I think it was not completely passive, but simple level conversion; DisplayPort is AC-coupled signal, HDMI is DC-coupled.

dfox|11 months ago

There is a difference between DP+ and DP++. DP+ uses external level shifter, DP++ uses passive adapter and the card switches different transmitter into the path internally.

mikegoelzer|11 months ago

> I think it was not completely passive, but simple level conversion; DisplayPort is AC-coupled signal, HDMI is DC-coupled.

Wait, I don't think that's accurate.

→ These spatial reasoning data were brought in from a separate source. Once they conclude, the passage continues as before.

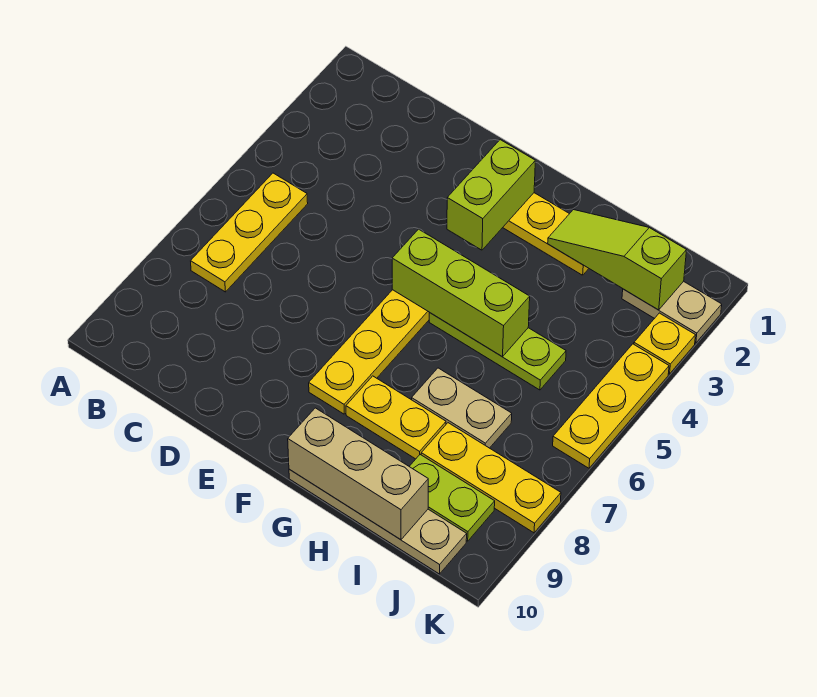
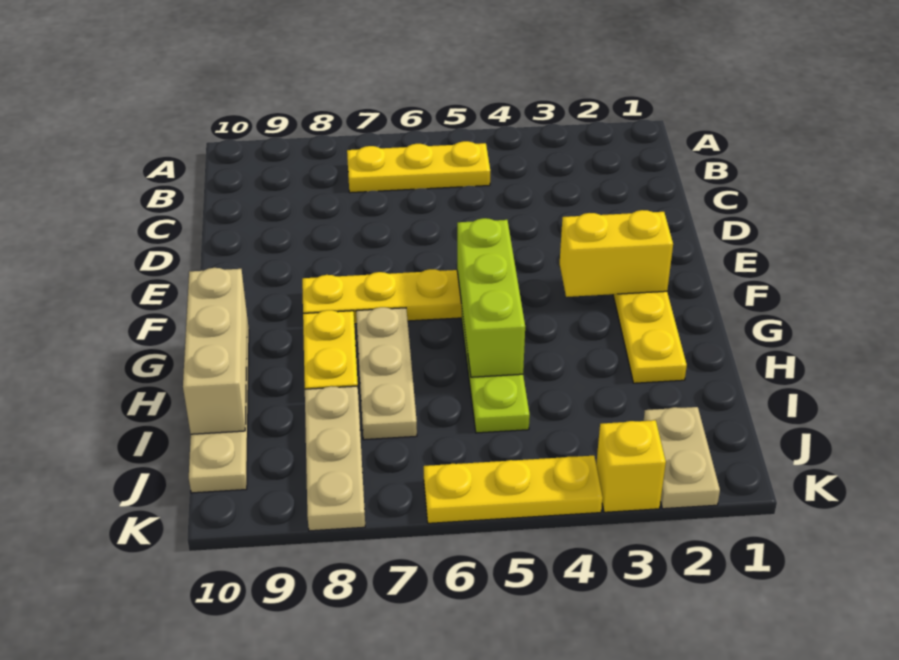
lime 1x2 brick [447,140,535,250] -> yellow 1x2 brick [560,210,673,297]
lime 1x3 slope [548,210,687,310] -> none
tan 1x2 plate [412,368,512,448] -> tan 1x3 plate [356,307,417,440]
yellow 1x3 plate [421,423,561,533] -> tan 1x3 plate [305,386,365,531]
lime 1x2 plate [409,455,495,541] -> none
yellow 1x1 plate [634,313,696,374] -> yellow 1x1 brick [596,420,666,512]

I've worked with HDMI/DVI and both are AC-coupled, that is, you put a 10 or 20 nF cap in series on the TMDS lines if you're driving directly from an FPGA's digital IO pins.

kayson|11 months ago

Signal level and coupling are separate things.

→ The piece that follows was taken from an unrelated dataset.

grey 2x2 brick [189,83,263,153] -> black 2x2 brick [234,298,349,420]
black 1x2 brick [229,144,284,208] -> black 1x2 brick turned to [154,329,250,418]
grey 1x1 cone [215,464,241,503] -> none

MarkusWandel|11 months ago

Cheap-ish, luckily. I was quite relieved to find a reasonable ($50ish) active HDMI-DP converter. I have an old Dell monitor that only does HDMI 1.3 so to drive its full resolution you need to use its Displayport (or dual link DVI) input. And modern devices generally don't have either. The gadget solves the problem and gets me my 2560x1440 resolution.

xxs|11 months ago

if it uses 'power' (aside wire resistance) is not passive, e.g. I'd consider resistors, capacitors, coils - passive, even I'd agree about diodes, even though they'd add latency. DP->HDMI requires some electronics (a level shifter) as bare min.